Si, por ejemplo, consideramos el número tan elevado de incendios forestales y la considerable extensión de hectáreas que se están destruyendo durante los meses de julio y agosto, llegamos a la conclusión de que sobrepasan los límites tolerables para un país que se tiene entre los diez más desarrollados y potentes del mundo y que debería llevar ya varios meses en operativa y previsora alerta máxima ante la posibilidad de que acaecieran sucesos de estas características. Y si, además, en nuestra reflexión añadimos el examen de la deficiente gestión de las crisis por parte del Gobierno y de la oposición, el resultado es tan letal que no comprendemos cómo todos no se han puesto a trabajar de manera inmediata y coordinada para encontrar soluciones eficaces.

La intensa sequía y los voraces incendios de este verano no son temas menores ni coyunturales. Por eso, desde todos los rincones de nuestra geografía hemos de clamar demandando unas actitudes responsables, unos comportamientos solidarios y, sobre todo, una buena gestión, un uso racional del agua y de la naturaleza, y, sobre todo, una mejor educación ciudadana.
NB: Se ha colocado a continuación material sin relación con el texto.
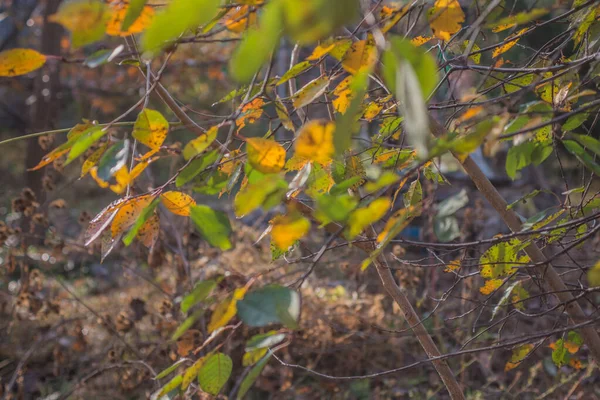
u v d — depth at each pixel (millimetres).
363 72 786
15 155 10961
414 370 3857
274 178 888
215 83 7934
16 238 3615
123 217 1204
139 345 3709
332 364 3914
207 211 1158
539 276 1783
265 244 4203
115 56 1064
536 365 3301
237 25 1201
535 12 1085
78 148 1127
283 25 612
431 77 700
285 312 954
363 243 1783
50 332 3918
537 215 1605
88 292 5242
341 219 899
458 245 1498
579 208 1617
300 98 1311
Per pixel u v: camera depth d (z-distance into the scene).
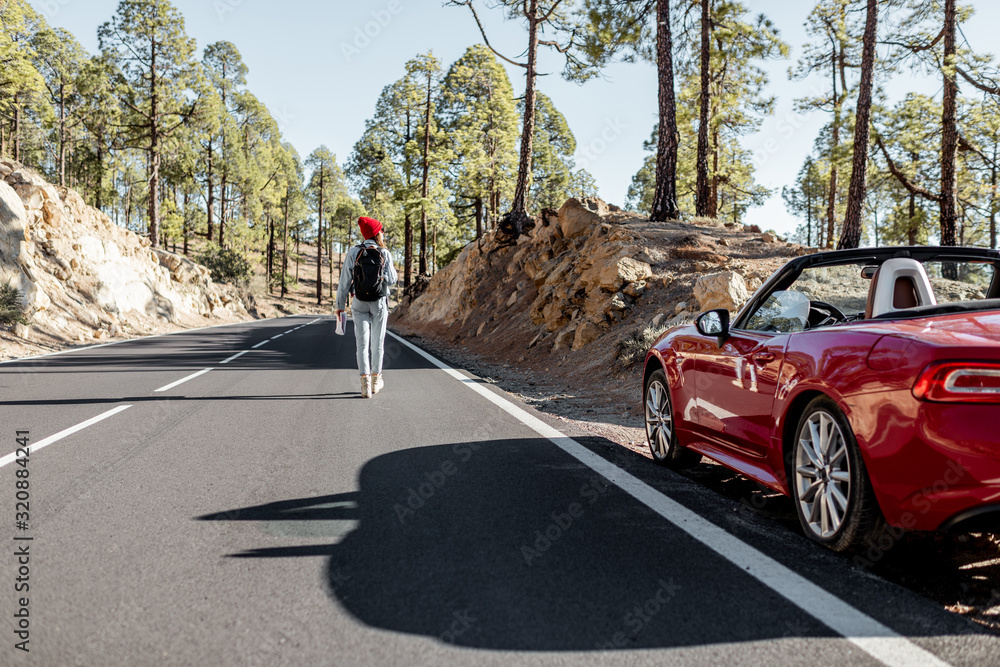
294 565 2.75
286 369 10.77
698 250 12.08
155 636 2.12
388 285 7.77
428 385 8.90
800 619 2.25
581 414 7.03
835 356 2.88
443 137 41.75
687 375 4.38
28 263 16.67
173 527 3.23
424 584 2.56
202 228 62.44
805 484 3.14
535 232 19.36
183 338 18.83
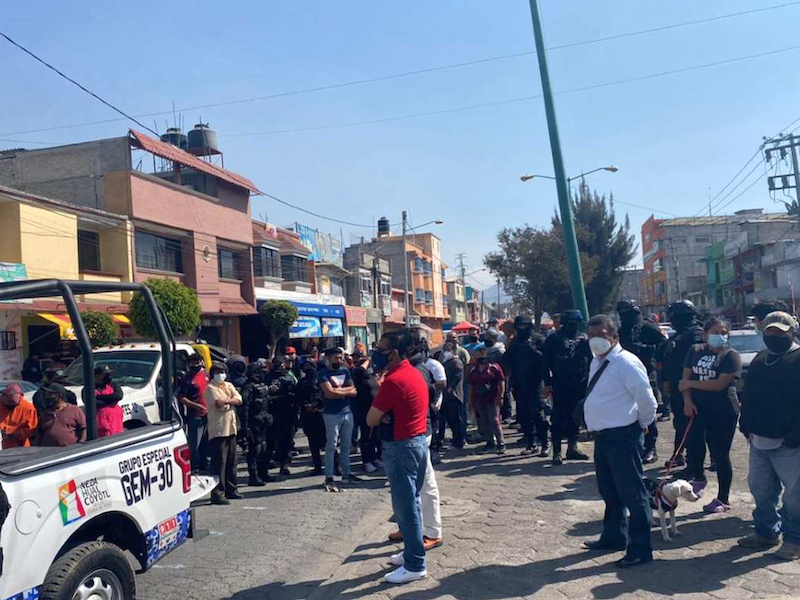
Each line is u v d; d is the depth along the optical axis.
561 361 8.90
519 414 10.00
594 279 44.59
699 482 6.72
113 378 9.74
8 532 3.43
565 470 8.66
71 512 3.87
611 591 4.61
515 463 9.41
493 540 5.92
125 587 4.18
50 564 3.69
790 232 49.25
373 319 48.38
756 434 5.09
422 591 4.86
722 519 6.07
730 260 54.66
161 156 24.91
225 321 29.78
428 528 5.87
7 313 17.83
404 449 5.15
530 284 38.84
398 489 5.15
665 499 5.50
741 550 5.23
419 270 70.69
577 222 45.19
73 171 23.80
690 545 5.41
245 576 5.75
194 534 5.49
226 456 8.50
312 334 33.50
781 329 4.96
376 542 6.24
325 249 45.66
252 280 31.39
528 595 4.65
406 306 41.12
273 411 9.91
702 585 4.61
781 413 4.91
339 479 9.57
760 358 5.15
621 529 5.41
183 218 26.16
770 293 42.88
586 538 5.82
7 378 17.62
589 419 5.25
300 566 5.97
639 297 92.44
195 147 32.31
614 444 5.09
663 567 4.98
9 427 7.29
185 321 19.66
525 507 6.96
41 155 24.14
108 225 22.41
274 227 37.12
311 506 8.10
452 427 10.98
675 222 75.44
La sequía y los incendios no pueden ser “patrimonio” de demagogias políticas, de instrumentalizaciones partidistas, de exaltaciones ridículas de particularismos y de localismos, de enfrentamientos cicateros entre personas y comunidades, ni de hipotéticos graneros electorales. Ambas cuestiones exigen respuestas responsables, competentes e inmediatas de los gobernantes, planes técnicos previsores e inteligentes, dotación de las infraestructuras necesarias, iniciativas políticas de consenso y de integración, mayor respeto y atención a los intereses reales de los ciudadanos y mucha menos demagogia, negligencia, ineptitud y propaganda, por parte de todos.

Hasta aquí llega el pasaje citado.